> Task
Except for the pictures, reproduce the records word for word.

[Content revision data]

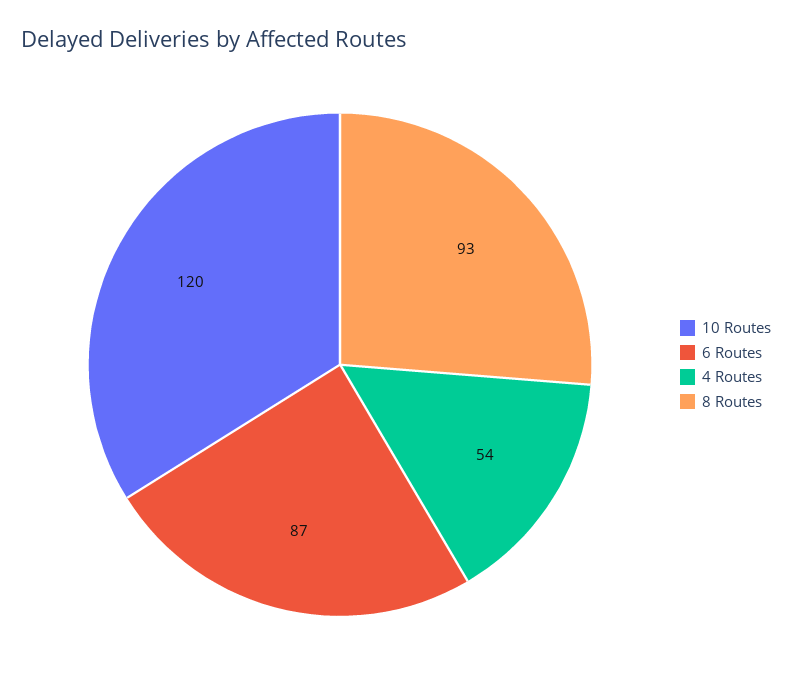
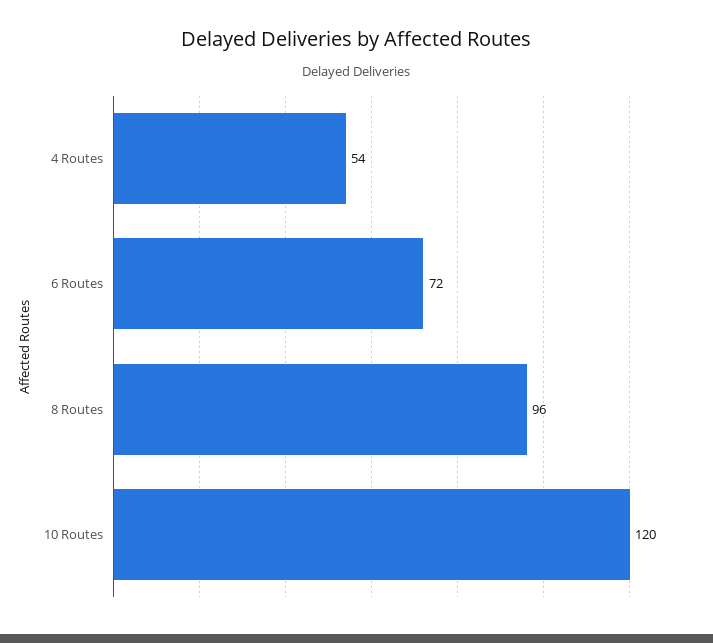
6 Routes: 87 -> 72
8 Routes: 93 -> 96

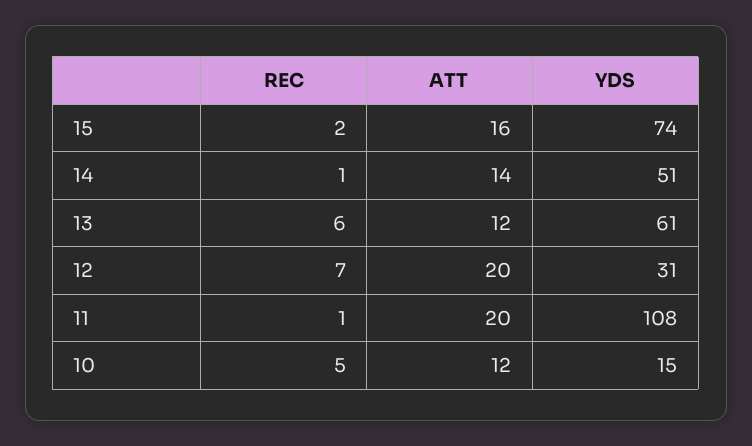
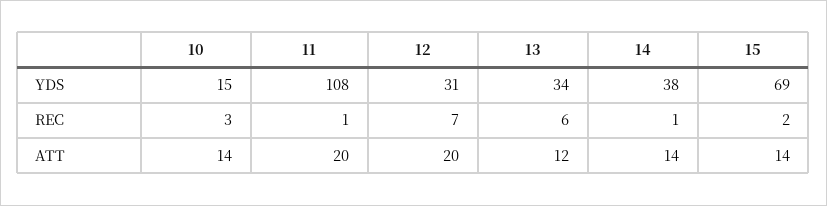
ATT, 15: 16 -> 14
YDS, 15: 74 -> 69
YDS, 14: 51 -> 38
YDS, 13: 61 -> 34
REC, 10: 5 -> 3
ATT, 10: 12 -> 14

> Exercise answer
6 Routes: 87 -> 72
8 Routes: 93 -> 96

ATT, 15: 16 -> 14
YDS, 15: 74 -> 69
YDS, 14: 51 -> 38
YDS, 13: 61 -> 34
REC, 10: 5 -> 3
ATT, 10: 12 -> 14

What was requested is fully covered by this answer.